Andrew McHugh, medical practice director for the Horsefair Surgery in Banbury and a CCG board member, was among Oxfordshire practice managers who went to the PCT asking for a better system than the commercial solution they had been using.

He says: “Both packages use the SUS dataset but we told the PCT we wanted something that was much more intuitive and SUS+ has grown organically from within the health economy.”

McHugh says what he likes about SUS+ is its flexibility. It can show what is happening in a variety of ways, such as by outpatient referrals, in-patient episodes, age, treatments, outcomes and so on.

As a result, it can help with decision making under the quality, innovation, productivity and prevention agenda. “SUS+ is going to give us really useful information on how we meet the needs of our patients within the restricted financial situation we will have to operate in.”

McHugh says the CCG also now hopes to use SUS+ to change patient pathways in the county by asking practices to review their emergency acute admissions for ambulatory care and see where they could have been avoided.

He added: “My personal view is of a future when clinical commissioning is informed by IT. We need to make sure that the efficiencies that are being made in some practices are not being offset by some practices becoming outliers in other areas.”

Like Fenton, he also emphasises the important of the local approach and the granularity that adds to business intelligence information.

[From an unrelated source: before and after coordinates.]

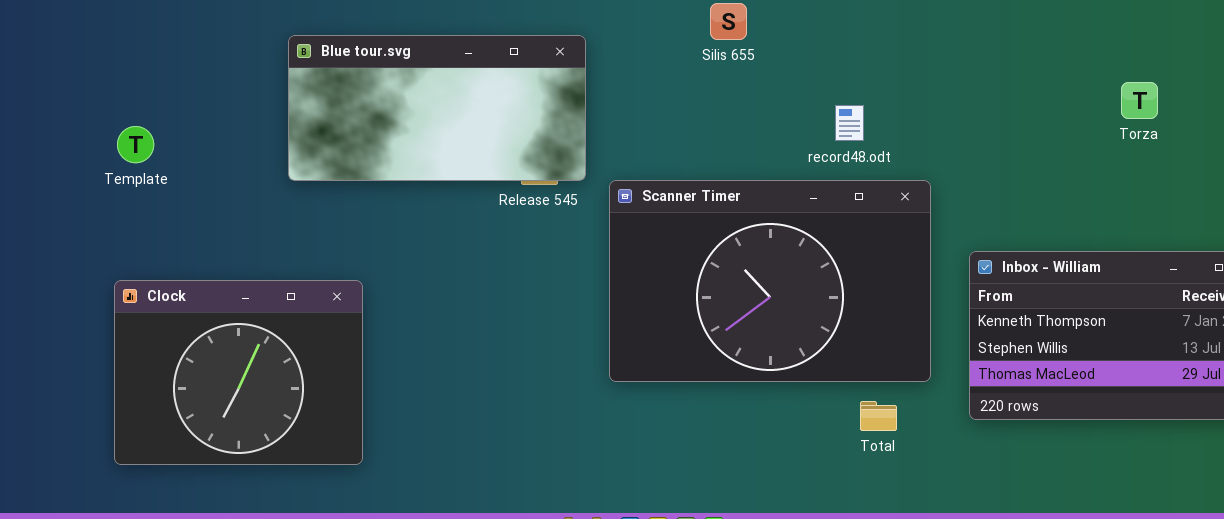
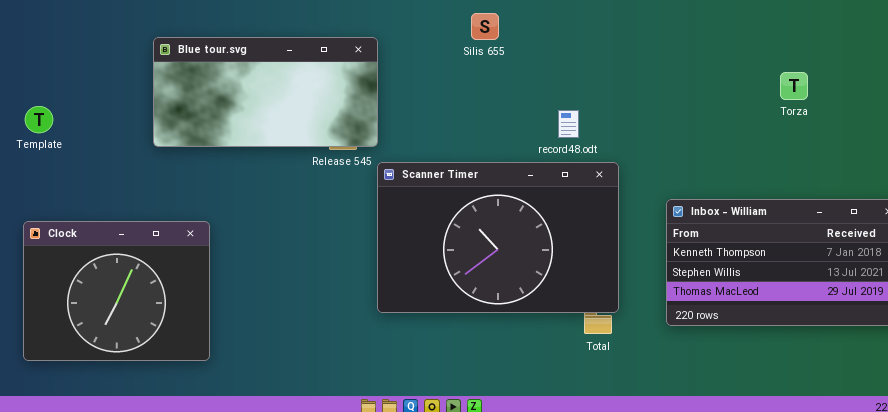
record48.odt: [835,105,864,141] -> [558,110,579,138], moved
Scanner Timer: [609,180,931,382] -> [377,162,619,313], moved

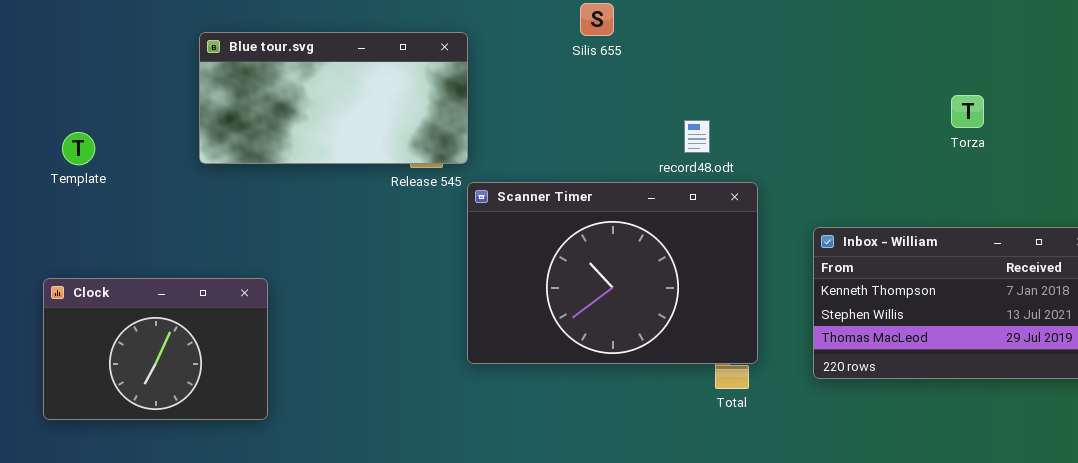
Torza: [780,72,808,100] -> [951,95,984,128], moved
Template: [25,106,53,133] -> [62,132,95,165], moved
Clock: [23,221,210,361] -> [43,278,268,420], resized

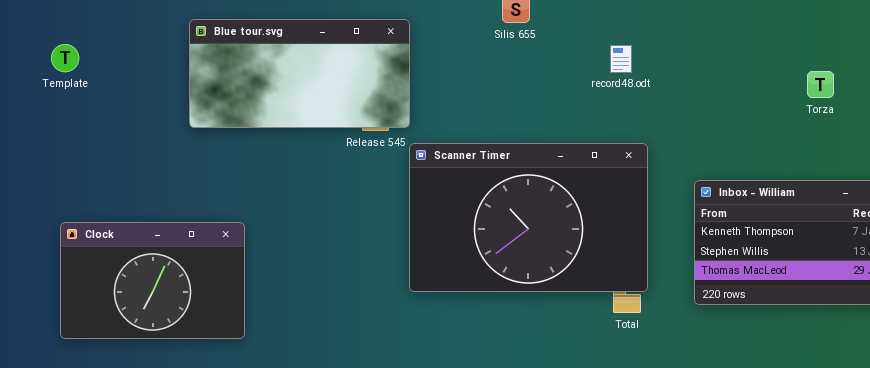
record48.odt: [684,120,710,153] -> [610,45,632,73], moved
Template: [62,132,95,165] -> [51,44,79,72], moved

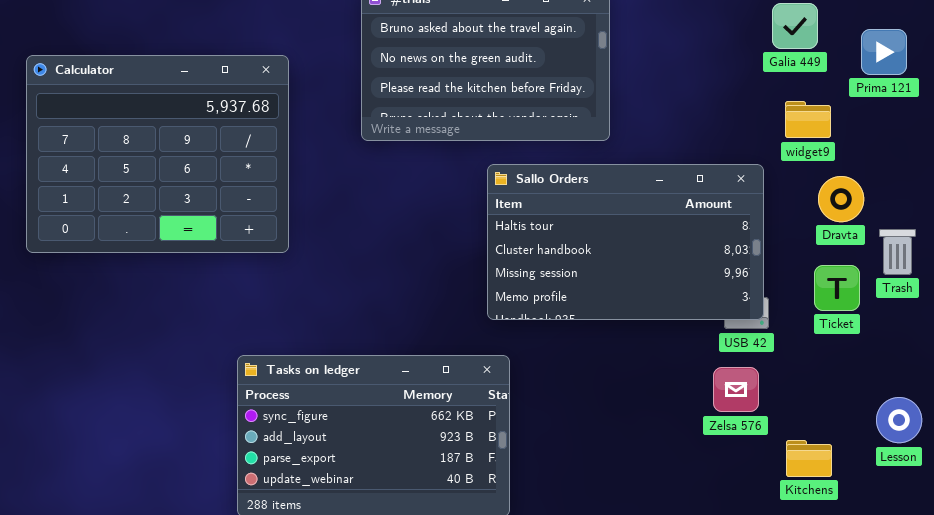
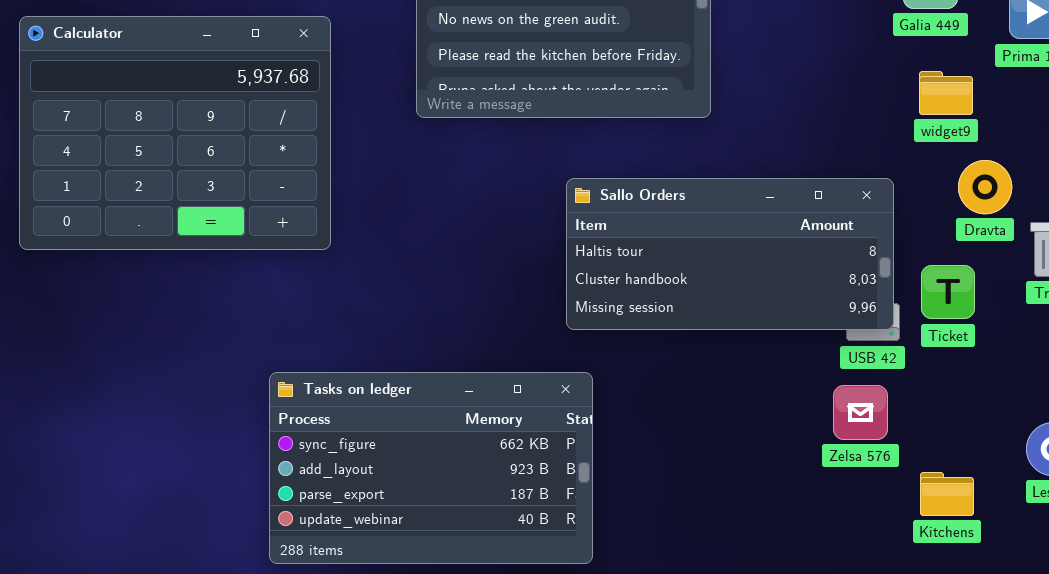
Sallo Orders: [487,164,764,320] -> [566,178,894,330], resized
Ticket: [814,265,860,311] -> [921,265,975,319], moved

He adds: “For example many people think Oxfordshire is uniformly wealthy but in Banbury, where we work, two wards are in the lowest quintile of deprivation for the whole country. You need business intelligence with sufficient granularity to show that.”

Doing an NPfIT on BI

The most recent development for SUS+ is the addition of the GP urgent care dashboard, first piloted in Bolton and now being rolled out to 12 other areas across England.

In Oxfordshire, the dashboard is being used by five practices in the south west of the county, but over the next month to six weeks it start being used by all Oxfordshire practices plus A&E teams, out-of-hours clinicians and community and acute teams.

Fenton says SUS+ has a flexible development roadmap that means it can be scaled sideways - by adding more data sets - or upwards - by presenting additional KPIs and management dashboards custom built for commissioners at the practice, the CCG or the commissioning support organisation-level.

Neighbouring Buckinghamshire, of which Fenton is also CIO, has also been very positive about the system and is looking to make use of it. Fenton argues that such an incremental approach makes much better sense than the large scale model currently under consideration at the DH.

“In time, commissioning support organisations may well cover a bigger area - and one would expect greater consolidation of technologies, with scaling-up of systems that are strong in the market or in-house NHS systems.

“However, it makes more sense to use an existing service where it is available than to procure a new one. Large scale data systems a new for reasons that are not dissimilar to the [National Programme for IT in the NHS] experience.”